▸ **Prompt A**:
Answer these from the analyst Q&A about Intuit, one line each:
(i) What share of TurboTax customers already use Intuit's money offerings?
(ii) How large is the workforce reduction?
(iii) What share of total TurboTax revenue does the assisted segment make up?
▸ **Prompt B**: In the analyst Q&A about Intuit, take the passage from "Analyst Q&A" up to and including "complexity-based pricing structure." and swap "low-income customers" for "lower-income customers".
▸ **Prompt C**: Extend the analyst Q&A about Intuit past its last answer.

▸ **Page text**:
+++++

Analyst Q&A

  • Q: The 2023-2024 period saw similar disappointing low-end DIY tax results that were fixed with a low-end SKU. How is the current situation different, given new competition and GenAI disruption? /

    A: Unlike 2023-2024, which relied on one-time promotional offers to win low-income customers, Intuit is now implementing a durable, long-term pricing model for this segment. The company also now has proven cross-platform capabilities to monetize these customers beyond tax, with 35% of TurboTax customers already adopting Intuit's money offerings, and 30%+ higher ARPU for customers using both TurboTax and Credit Karma. The issue is entirely a pricing problem for the price-sensitive sub-segment, unrelated to AI competition. The revised model will offer tiered pricing aligned with customer needs, rather than the old complexity-based pricing structure.

  • Q: How can Intuit give investors confidence in durable long-term growth and margin expansion amid AI disruption, and why is the data+AI+expert model the right approach? /

    A: Intuit serves customers making high-stakes financial decisions, which require trust, accuracy, compliance, and often human accountability for outcomes. Customers still spend 7x more on expert assistance than software alone, and 88% of the total tax TAM is the assisted segment where Intuit has a structural advantage. Three large core growth engines (assisted tax, consumer money portfolio, mid market) are already growing over 30% and will be scaled faster. The 17% workforce reduction is intended to create a flatter, faster, more focused organization to accelerate these growth engines, support the DIY model revision, and expand margins while delivering on long-term EPS growth targets.

  • Q: What drove the unexpected decline in total IRS filings, and can assisted tax growth continue to offset DIY weakness long-term? /

    A: Total filings are 2 million units below expectations, driven primarily by a drop in manual filings, while e-filing still grew 1%. Assisted tax performance has been very strong, with 29% growth in new assisted customers, 38% total customer growth, and 36% revenue growth, plus a 2 percentage point increase in customer retention. The segment now makes up 53% of total TurboTax revenue, and Intuit remains in the early stages of penetrating the $37 billion assisted tax TAM. Intuit expects to maintain DIY revenue share with its revised business model, and cross-platform monetization will offset lower DIY pricing, so overall growth remains on track regardless of small shifts in total filing volumes.
+++++
▸ **Raw data**:
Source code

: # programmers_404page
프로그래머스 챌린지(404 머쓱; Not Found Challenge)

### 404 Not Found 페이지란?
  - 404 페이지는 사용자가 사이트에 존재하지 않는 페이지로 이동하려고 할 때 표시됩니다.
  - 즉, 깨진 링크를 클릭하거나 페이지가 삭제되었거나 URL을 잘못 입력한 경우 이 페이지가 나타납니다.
+++++
▸ **Task response A**:
(i) 35%
(ii) 17%
(iii) 53%

▸ **Task response B**:
Analyst Q&A

  • Q: The 2023-2024 period saw similar disappointing low-end DIY tax results that were fixed with a low-end SKU. How is the current situation different, given new competition and GenAI disruption? /

    A: Unlike 2023-2024, which relied on one-time promotional offers to win lower-income customers, Intuit is now implementing a durable, long-term pricing model for this segment. The company also now has proven cross-platform capabilities to monetize these customers beyond tax, with 35% of TurboTax customers already adopting Intuit's money offerings, and 30%+ higher ARPU for customers using both TurboTax and Credit Karma. The issue is entirely a pricing problem for the price-sensitive sub-segment, unrelated to AI competition. The revised model will offer tiered pricing aligned with customer needs, rather than the old complexity-based pricing structure.

▸ **Task response C**:
  • Q: What are the drivers of the 17% workforce reduction, how much comes from AI efficiencies or Mailchimp rightsizing, and how will savings be reinvested? /

    A: The restructuring is not driven by AI efficiencies, but by a desire to create a flatter, faster, more focused organization from a position of strength. Key drivers include reducing redundant management layers, eliminating coordination-heavy roles, removing duplicate roles post-TurboTax/Credit Karma integration, and rightsizing Mailchimp to align with its current growth profile. Most savings will flow to bottom line margin expansion and EPS growth, while a smaller portion will go to scaling the three core 30%+ growth engines (assisted tax, money, mid market), which are already adequately funded via internal productivity gains. Mailchimp will be kept and run for profitable cash flow, as current market conditions would not deliver attractive value from a sale.

  • Q: Why has AI not disrupted the assisted tax category, and will it not disintermediate Intuit's position in the future? /

    A: The demand for assisted tax and expert services has nothing to do with software capability: customers want to delegate liability for high-stakes tax decisions and buy confidence that their filing is accurate and compliant. Spending on tax experts has actually increased over the last five years regardless of software improvements, so AI does not reduce demand for assisted services—it actually helps Intuit deliver assisted services more efficiently at better price points. For business customers, general-purpose AI cannot replace a specialized platform that manages end-to-end core business operations with guaranteed accuracy and compliance, so Intuit's integrated data+AI+expert network model remains strongly differentiated.